= Article 4 direction =

UK local restriction on development rights

An Article 4 direction is made by a local planning authority in the United Kingdom and exceptionally may be subject to intervention by the government. It serves to restrict permitted development rights, which means that a lot of the things people do to their land or houses without planning permission and often take for granted, are brought into the realms of planning consent. It does not in itself prohibit any action but means that a landowner is required to seek planning consent whereas without the direction this would not be necessary.

An Article 4 direction is not a conservation designation as such. It is a statement made under the Town and Country Planning Acts, specifically the Town and Country Planning (General Permitted Development) Order 1995. The direction removes all or some of the permitted development rights on a site. For example, it could stop a landowner from holding car boot sales on their land for 14 days per year—a right which they would otherwise have—or could restrict a householder from converting a property into multiple flats.

There are certain permitted development rights that cannot be withdrawn by an Article 4 direction.
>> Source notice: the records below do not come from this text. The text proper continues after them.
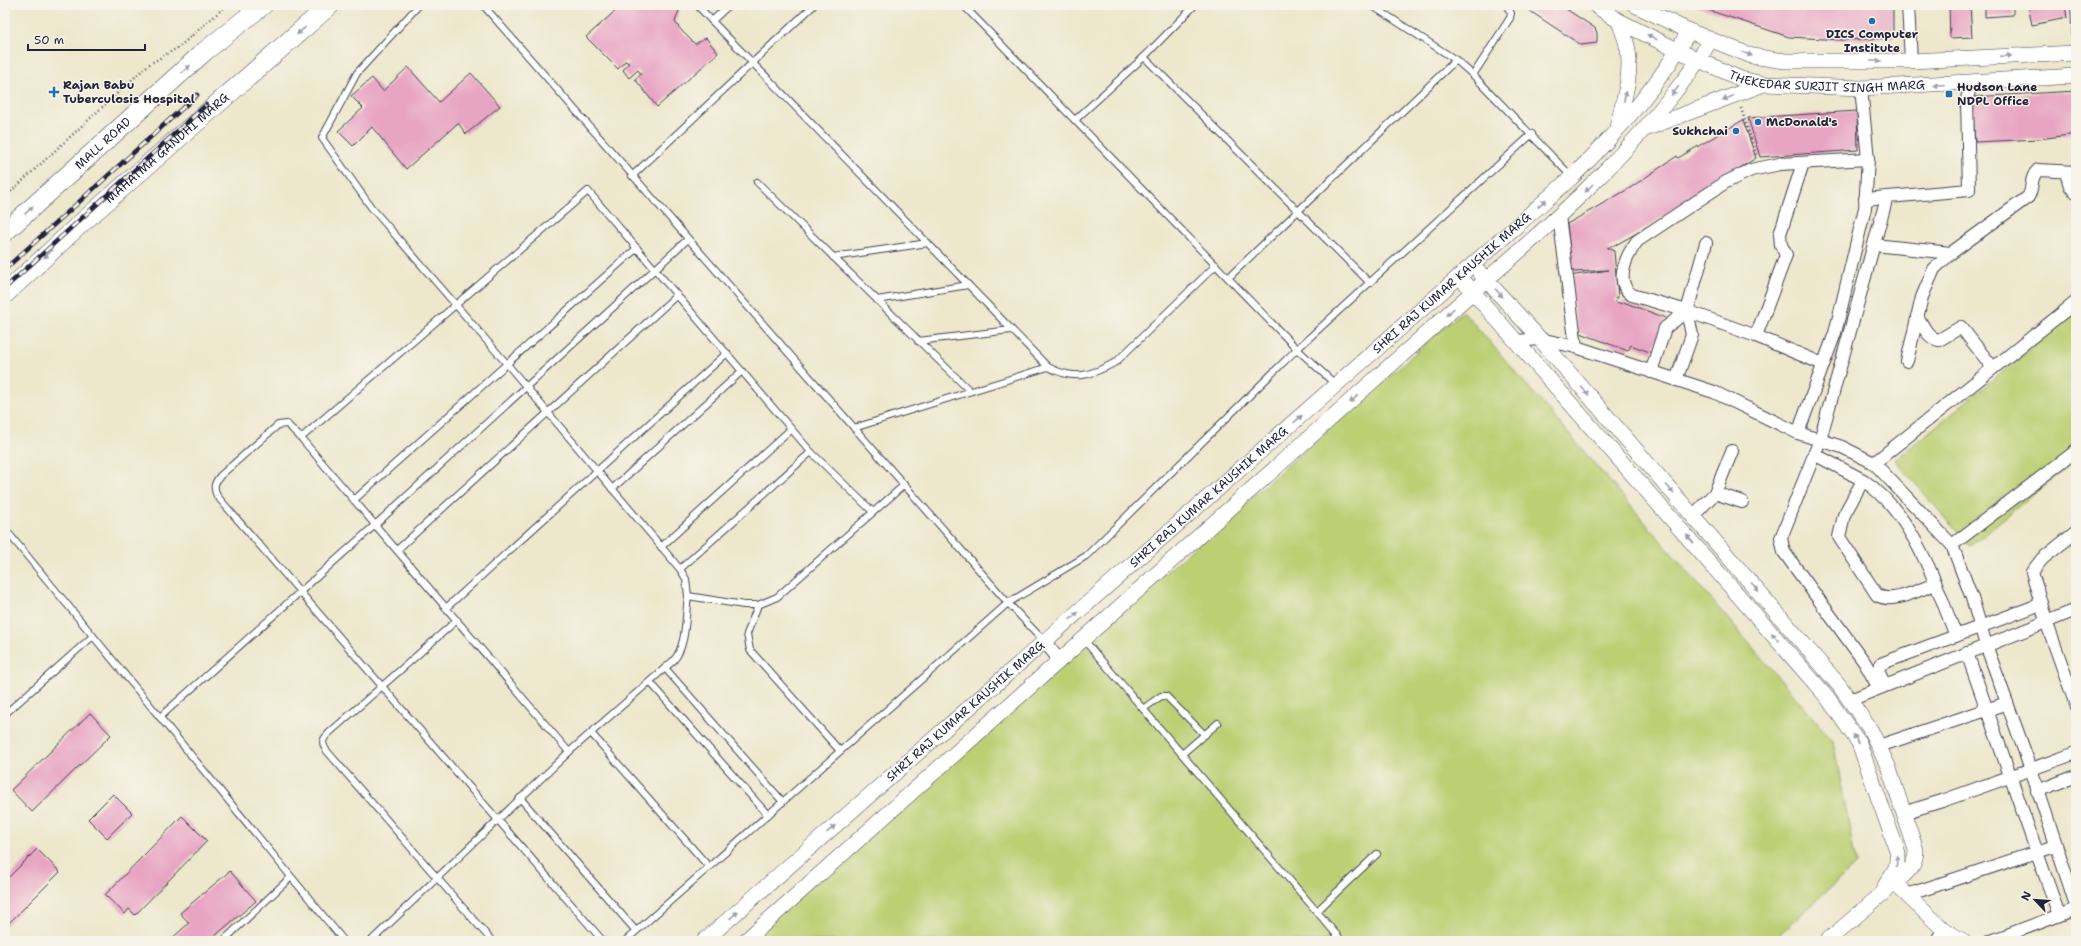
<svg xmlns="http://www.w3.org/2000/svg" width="2081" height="946" viewBox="0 0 2081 946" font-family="'Shantell Sans',sans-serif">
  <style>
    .green { fill: #bccf73; stroke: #6f7857 }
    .building { fill: #e8a4c3 }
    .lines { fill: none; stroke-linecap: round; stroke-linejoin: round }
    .service-casing { stroke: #404051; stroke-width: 8 }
    .minor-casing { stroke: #404051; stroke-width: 14 }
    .tertiary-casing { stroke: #404051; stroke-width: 16 }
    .primary-casing { stroke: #404051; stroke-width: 20 }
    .path { stroke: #404051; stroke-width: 2.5; stroke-dasharray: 1 3; stroke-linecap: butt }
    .service { stroke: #fff; stroke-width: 6 }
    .minor { stroke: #fff; stroke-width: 12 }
    .tertiary { stroke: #fff; stroke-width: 15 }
    .primary { stroke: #fff; stroke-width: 19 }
    .rail-casing { stroke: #22223b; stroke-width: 4.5 }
    .rail { stroke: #f7f3e8; stroke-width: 3; stroke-dasharray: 9; stroke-linecap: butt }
    .oneway { fill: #9c9ca7 }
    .poi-dot { fill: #1f6fb2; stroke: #f7f3e8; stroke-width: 1.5 }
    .labels { text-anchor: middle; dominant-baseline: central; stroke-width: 3; stroke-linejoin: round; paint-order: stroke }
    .poi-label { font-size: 12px; font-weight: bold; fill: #22223b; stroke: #f7f3e8; text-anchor: start }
    .street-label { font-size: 12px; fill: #22223b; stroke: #f7f3e8 }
  </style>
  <rect width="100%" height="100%" fill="#f7f3e8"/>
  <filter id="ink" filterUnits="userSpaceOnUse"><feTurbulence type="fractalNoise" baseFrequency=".025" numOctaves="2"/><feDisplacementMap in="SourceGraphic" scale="8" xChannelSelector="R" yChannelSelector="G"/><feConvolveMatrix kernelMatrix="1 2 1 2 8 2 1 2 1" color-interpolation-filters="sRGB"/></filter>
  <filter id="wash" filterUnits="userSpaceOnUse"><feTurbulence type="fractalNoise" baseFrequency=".012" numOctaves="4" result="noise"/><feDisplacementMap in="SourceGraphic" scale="16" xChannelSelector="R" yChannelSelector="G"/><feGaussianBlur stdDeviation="0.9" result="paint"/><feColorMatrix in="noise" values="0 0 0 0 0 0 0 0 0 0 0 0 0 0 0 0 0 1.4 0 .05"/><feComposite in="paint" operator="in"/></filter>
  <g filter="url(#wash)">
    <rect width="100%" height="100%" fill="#ede7cc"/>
    <!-- green -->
    <g class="green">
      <path d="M1463,311l370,430 23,123 -84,77h-1025z"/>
      <path d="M2076,311v148l-106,87 -75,-86z"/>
    </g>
    <g id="blocks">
      <!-- building -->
      <g class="building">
        <path d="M622,5h59l-6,17 6,8 14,14 11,-6 12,15 -61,54 -22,-28 6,-5 -3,-4 -9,8 -6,-8 6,-7 -4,-2 -7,8 -32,-32z"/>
        <path d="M1521,5h39l35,23 2,5v10l-16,2z"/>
        <path d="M1693,5h200v33l-52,2 -52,-3z"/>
        <path d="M1949,5h21l2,32 -22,1z"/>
        <path d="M1985,5h28v10l-28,2z"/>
        <path d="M2028,5h37l2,13 -35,7z"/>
        <path d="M408,67l31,35 32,-29 29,33 -34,28 -8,-11 -52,46 -34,-42 -19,19 -15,-15 25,-23 -12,-12 21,-18 11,13z"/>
        <path d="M2076,91v43l-37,5 -64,3 -3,-45z"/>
        <path d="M1857,111l1,39 -98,7 -12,-39z"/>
        <path d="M1743,120l13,38 -119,75 -23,13 -7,2 7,3 4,47h-3l1,4 6,2 1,-2 43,16 -14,35 -21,-8 -3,6 -50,-19 -9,-56 40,-6 -34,2 -3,-2 -5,-46 63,-36 47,-32 1,2z"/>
        <path d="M90,713l21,22 -79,77 -21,-22z"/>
        <path d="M113,794l19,19 -25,25 -19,-19z"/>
        <path d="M182,816l25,25 -72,74 -6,-6 -4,5 -20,-19z"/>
        <path d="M37,849l23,23 -55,55v-46z"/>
        <path d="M230,871l26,30 -47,40h-40l20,-18 -9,-10z"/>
      </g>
    </g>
  </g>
  <g filter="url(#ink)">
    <use href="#blocks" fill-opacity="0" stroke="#404051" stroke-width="1"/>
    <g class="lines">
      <defs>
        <g id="service">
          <path d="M419,5l-62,68 -35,65 49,69 136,157 173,205 6,10 2,17"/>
          <path d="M483,5l525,598 37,39"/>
          <path d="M697,5l15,16"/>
          <path d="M729,5l-17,16 336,346c27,14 42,9 68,-5l100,-97"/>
          <path d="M963,5l334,344 38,35"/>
          <path d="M1371,5l85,55 17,15 99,102"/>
          <path d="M2074,5l2,41"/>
          <path d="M1144,57l226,226"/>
          <path d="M1473,75l37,-57 1,-5 -5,-8"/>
          <path d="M1075,120l69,-63 51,-52"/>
          <path d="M632,176l182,-171"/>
          <path d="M757,182l213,209"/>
          <path d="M833,257l95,-14"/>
          <path d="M1228,278l228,-218"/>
          <path d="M877,300l91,-15"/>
          <path d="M918,341l93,-11"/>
          <path d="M854,428l194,-61"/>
          <path d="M301,438l-14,-14 -9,1 -57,50c-7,8 -8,12 -4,21l386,445"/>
          <path d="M612,489l130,-118"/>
          <path d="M354,500l283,-252"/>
          <path d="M5,529l339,412"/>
          <path d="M661,547l130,-118"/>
          <path d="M397,550l280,-255"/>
          <path d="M680,569l131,-117"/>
          <path d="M758,605l-11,29 3,16 90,101"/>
          <path d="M446,608l281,-255"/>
          <path d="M457,620l-128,113c-6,6 -8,9 -3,17l166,191"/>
          <path d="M1084,640l258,301"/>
          <path d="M665,668l118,134"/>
          <path d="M650,682l118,133"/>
          <path d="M1143,709l18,-13h5l39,39"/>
          <path d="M5,714l88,-78"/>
          <path d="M160,717l215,-192 313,-286"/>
          <path d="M591,733l118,134"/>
          <path d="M569,752l-268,-314 287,-247 223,261 62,60"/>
          <path d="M1182,754l36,-31"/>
          <path d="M520,798l116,133"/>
          <path d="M1317,911l60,-57"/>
          <path d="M223,941l68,-64"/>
          <path d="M371,941l198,-189 104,-91c14,-15 12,-44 15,-65l56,9h14l19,-8 127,-112"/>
          <path d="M625,941l383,-338 78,-47 211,-207 235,-215"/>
        </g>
        <g id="minor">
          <path d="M1908,5l3,56"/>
          <path d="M2066,172l4,14 6,7"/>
          <path d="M1865,199l104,-9 -2,-91 4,-16"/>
          <path d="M1559,216l17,131"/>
          <path d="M1706,243l-19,68 69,25 30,-81 -5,-10 -1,-11 23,-71"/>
          <path d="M1874,245l77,8"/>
          <path d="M1687,311l-55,-16c-19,-13 -5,-40 5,-54l89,-59 25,-12 29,-6 88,-5"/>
          <path d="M1917,316c6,9 10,22 22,24l22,-13 32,41"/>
          <path d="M1756,336l67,28"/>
          <path d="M1517,341l23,-2 36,8 138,45 84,41 44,14 32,16 78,82 20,53 14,47 45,124 45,136"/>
          <path d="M1907,361l15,-64 12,-28 17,-16 77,-56c6,-9 1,-19 10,-27l38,2"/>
          <path d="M1651,372l14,-44 22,-17 5,24 -16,45"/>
          <path d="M1798,433l37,-100 30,-125 3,-49 -7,-71"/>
          <path d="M1814,454l49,26 -19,35 -5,22 38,58c16,10 42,-6 59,-11l20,52"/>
          <path d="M1874,463l202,-161"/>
          <path d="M1863,480c36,25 56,64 73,104"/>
          <path d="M1715,493l27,9"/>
          <path d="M1693,516l22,-23 17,-42"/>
          <path d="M2076,532l-34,27 -10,13 14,49 30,84"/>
          <path d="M1952,545l124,-94"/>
          <path d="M1045,642l15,19"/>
          <path d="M1967,653l92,262"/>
          <path d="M1885,685l-7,-14 2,-6 3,-2 158,-59"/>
          <path d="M1879,688l-14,-25 -81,-111 -3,-14 39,-98 67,-243"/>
          <path d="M1850,700l226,-90"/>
          <path d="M1879,746l128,-43"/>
          <path d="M2037,791l39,-15"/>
          <path d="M1903,813l39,-12 134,-48"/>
          <path d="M1907,895l148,-49"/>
          <path d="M1937,941l6,-12"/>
          <path d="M1991,941l85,-32"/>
        </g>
        <g id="tertiary">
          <path id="s1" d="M1595,5l24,16 60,30 62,28 23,5 97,4 215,-12"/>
          <path d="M1635,5l54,26 63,25 33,5h126l165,-8"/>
          <path d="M1617,127c6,-25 15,-51 11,-76 -1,-10 -6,-21 -9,-30"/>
          <path d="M1645,129l119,-45"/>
          <path d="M1480,273l60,66 299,346 31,44 18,37 28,84c0,12 -4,17 -12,25l-77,66"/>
          <path d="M1466,284l361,413 32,46 39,110 -2,15 -11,18"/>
          <path d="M1890,879l53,50 20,12"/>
          <path id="s2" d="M704,941l868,-764c44,-43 87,-91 117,-146"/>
          <path d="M745,941l741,-661c64,-55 126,-110 179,-176 17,-21 33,-41 45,-64"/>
        </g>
        <g id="primary">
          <path id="s3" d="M5,232l200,-181 58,-46"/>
          <path id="s4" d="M5,294l72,-67 253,-222"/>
        </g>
      </defs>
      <!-- service casing -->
      <use href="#service" class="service-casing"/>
      <!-- minor casing -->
      <use href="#minor" class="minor-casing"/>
      <!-- tertiary casing -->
      <use href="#tertiary" class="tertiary-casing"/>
      <!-- primary casing -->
      <use href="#primary" class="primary-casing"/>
      <!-- path -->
      <g class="path">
        <path d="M1741,108l15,47"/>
        <path d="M5,197l143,-132 31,-18 48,-42"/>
      </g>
      <!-- service -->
      <use href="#service" class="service"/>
      <!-- minor -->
      <use href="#minor" class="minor"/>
      <!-- tertiary -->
      <use href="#tertiary" class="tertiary"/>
      <!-- primary -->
      <use href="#primary" class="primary"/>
      <defs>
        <g id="rail">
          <path d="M5,269l192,-174"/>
          <path d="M5,288l201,-183"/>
        </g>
      </defs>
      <!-- rail casing -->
      <use href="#rail" class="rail-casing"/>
      <!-- rail -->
      <use href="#rail" class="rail"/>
    </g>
    <!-- one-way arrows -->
    <defs><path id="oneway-solid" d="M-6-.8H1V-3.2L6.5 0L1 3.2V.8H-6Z"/></defs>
    <g class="oneway">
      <use href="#oneway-solid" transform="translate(301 31) rotate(139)"/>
      <use href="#oneway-solid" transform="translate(1652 37) rotate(-153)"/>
      <use href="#oneway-solid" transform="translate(1747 54) rotate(21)"/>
      <use href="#oneway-solid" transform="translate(2006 56) rotate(-3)"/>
      <use href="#oneway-solid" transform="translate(1876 61)"/>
      <use href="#oneway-solid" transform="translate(186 69) rotate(-42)"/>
      <use href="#oneway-solid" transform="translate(1939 85) rotate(178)"/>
      <use href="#oneway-solid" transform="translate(1675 91) rotate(129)"/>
      <use href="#oneway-solid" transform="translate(1625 96) rotate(-77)"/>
      <use href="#oneway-solid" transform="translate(1728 98) rotate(158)"/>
      <use href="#oneway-solid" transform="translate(1589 188) rotate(134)"/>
      <use href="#oneway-solid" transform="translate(1542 203) rotate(-41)"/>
      <use href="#oneway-solid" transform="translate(29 210) rotate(-43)"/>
      <use href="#oneway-solid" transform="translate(48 254) rotate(137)"/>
      <use href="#oneway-solid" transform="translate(1499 293) rotate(48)"/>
      <use href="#oneway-solid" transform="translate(1450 312) rotate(138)"/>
      <use href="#oneway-solid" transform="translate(1585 391) rotate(49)"/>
      <use href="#oneway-solid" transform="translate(1354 399) rotate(138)"/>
      <use href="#oneway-solid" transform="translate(1298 419) rotate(-41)"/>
      <use href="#oneway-solid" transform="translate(1670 489) rotate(49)"/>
      <use href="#oneway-solid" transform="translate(1690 539) rotate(-131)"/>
      <use href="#oneway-solid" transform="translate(1755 587) rotate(49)"/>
      <use href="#oneway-solid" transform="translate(1074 616) rotate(-41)"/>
      <use href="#oneway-solid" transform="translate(1775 637) rotate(-131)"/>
      <use href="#oneway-solid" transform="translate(1856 739) rotate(-123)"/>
      <use href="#oneway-solid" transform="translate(831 829) rotate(-41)"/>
      <use href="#oneway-solid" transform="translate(1897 861) rotate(-82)"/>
      <use href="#oneway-solid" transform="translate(734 915) rotate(-41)"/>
    </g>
  </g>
  <!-- markers -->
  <g class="poi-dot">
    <circle cx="1872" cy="21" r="4"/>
    <path d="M52 86h4v4h4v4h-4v4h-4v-4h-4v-4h4z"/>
    <rect x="1945" y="90" width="8" height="8" rx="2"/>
    <circle cx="1758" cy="122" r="4"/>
    <circle cx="1736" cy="131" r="4"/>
  </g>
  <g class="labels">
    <!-- poi labels -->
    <g class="poi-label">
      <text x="1872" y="34" text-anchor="middle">DICS Computer<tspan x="1872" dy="14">Institute</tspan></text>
      <text x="63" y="85">Rajan Babu<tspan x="63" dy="14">Tuberculosis Hospital</tspan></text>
      <text x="1957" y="87">Hudson Lane<tspan x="1957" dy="14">NDPL Office</tspan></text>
      <text x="1766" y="122">McDonald's</text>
      <text x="1728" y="131" text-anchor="end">Sukhchai</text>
    </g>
    <!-- street labels -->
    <g class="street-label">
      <text stroke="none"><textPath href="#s1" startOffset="250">THEKEDAR SURJIT SINGH MARG</textPath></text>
      <text stroke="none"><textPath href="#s3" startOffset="132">MALL ROAD</textPath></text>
      <text stroke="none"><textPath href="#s4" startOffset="218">MAHATMA GANDHI MARG</textPath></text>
      <text stroke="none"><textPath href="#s2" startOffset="996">SHRI RAJ KUMAR KAUSHIK MARG</textPath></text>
      <text stroke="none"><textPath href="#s2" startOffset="672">SHRI RAJ KUMAR KAUSHIK MARG</textPath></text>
      <text stroke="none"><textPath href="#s2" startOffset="348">SHRI RAJ KUMAR KAUSHIK MARG</textPath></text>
    </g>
  </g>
  <!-- margin -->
  <rect width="2081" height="946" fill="none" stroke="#f7f3e8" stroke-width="20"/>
  <!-- north arrow -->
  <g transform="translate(2035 900) rotate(295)" stroke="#f7f3e8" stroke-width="3" paint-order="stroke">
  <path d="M0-3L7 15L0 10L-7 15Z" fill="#22223b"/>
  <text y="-6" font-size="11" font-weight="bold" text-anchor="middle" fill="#22223b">N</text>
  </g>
  <!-- scale -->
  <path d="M28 44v6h117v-6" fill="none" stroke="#22223b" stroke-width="2"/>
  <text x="34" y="44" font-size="12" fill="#22223b" stroke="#f7f3e8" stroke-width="3" paint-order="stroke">50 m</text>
</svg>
These exemptions are to ensure permitted development rights related to national concerns, safety, or maintenance work for existing facilities cannot be withdrawn.

Article 4 directions were in the past a rarely used instrument which was not particularly effective, and was difficult to apply as it always required the approval of the Secretary of State. The 1995 Town and Country Planning (General Permitted Development) Order made significant improvements to the process, and since that time the use of Article 4 directions has increased.

==Types of Article 4 direction==
Since 1995 there have been three types of direction:
- directions under article 4(2) affecting conservation areas. The aim of an Article 4(2) Direction is to encourage the retention of high-quality architectural features and to preserve and enhance the character and appearance of the built heritage. The designation of a Conservation Area only goes some way towards protecting the integrity of buildings and their character. Under the Town and Country Planning Act (General Permitted Development) Order 1995, permitted development rights enable property owners within a conservation area to undertake small-scale extensions and/or alterations without the need for planning permission. Where these rights are unchecked, they can erode the special interest of the conservation area.
- directions under article 4(1) affecting only listed buildings; and
- directions under article 4(1) affecting other land.

==Powers to make a direction==
A direction under either article 4(1) or 4(2) of the 1995 order may be made by the district or county planning authority in relation to a conservation area, but only by the district/borough council in other cases. The Secretary of State may also make a direction.